AF_XDP is a new socket type for raw frames to be introduced in 4.18
(in linux-next at the time of writing). The current code base offers
throughput numbers north of 20 Mpps per application core for 64-byte
packets on our system, however there are a lot of optimizations that
could be performed in order to increase this even further. The focus
of this paper is the performance optimizations we need to make in
AF_XDP to get it to perform as fast as DPDK.

We present optimization that fall into two broad categories: ones that
are seamless to the application and ones that requires additions to
the uapi. In the first category we examine the following:

Loosen the requirement for having an XDP program. If the user does
not need an XDP program and there is only one AF_XDP socket bound to
a particular queue, we do not need an XDP program. This should cut
out quite a number of cycles from the RX path.

Wire up busy poll from user space. If the application writer is
using epoll() and friends, this has the potential benefit of
removing the coherency communication between the RX (NAPI) core and
the application core as everything is now done on a single
core. Should improve performance for a number of use cases. Maybe it
is worth revisiting the old idea of threaded NAPI in this context
too.

Optimize for high instruction cache usage through batching as has
been explored in for example Cisco's VPP stack and Edward Cree in
his net-next RFC "Handle multiple received packets at each stage".
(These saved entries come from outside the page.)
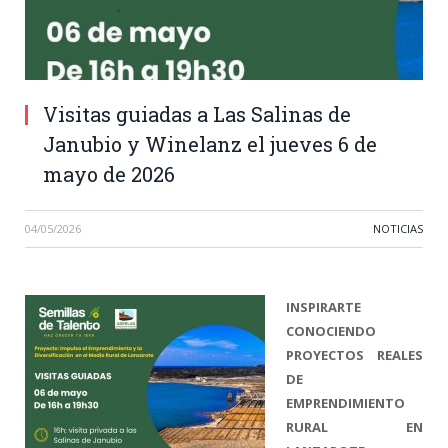
Visitas guiadas a Las Salinas de
Janubio y Winelanz el jueves 6 de
mayo de 2026
04/05/2026
NOTICIAS
INSPIRARTE
CONOCIENDO
PROYECTOS REALES
DE
EMPRENDIMIENTO
RURAL EN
In the uapi extensions category we examine the following
optimizations:

Support a new mode for NICs with in-order TX completions. In this
mode, the completion queue would not be used. Instead the
application would simply look at the pointer in the TX queue to see
if a packet has been completed. In this mode, we do not need any
backpreassure between the completion queue and the TX queue and we
do not need to populate or publish anything in the completion queue
as it is not used. Should improve the performance of TX for in-order
NICs significantly.

Introduce the "type-writer" model where each chunk can contain
multiple packets. This is the model that e.g., Chelsio has in its
NICs. But experiments show that this mode also can provide better
performance for regular NICs as there are fewer transactions on the
queues. Requires a new flag to be introduced in the options field of
the descriptor.

With these optimization, we believe we can reach our goal of close to
40 Mpps of throughput for 64-byte packets in zero-copy mode. Full
analysis with performance numbers will be presented in the final
paper.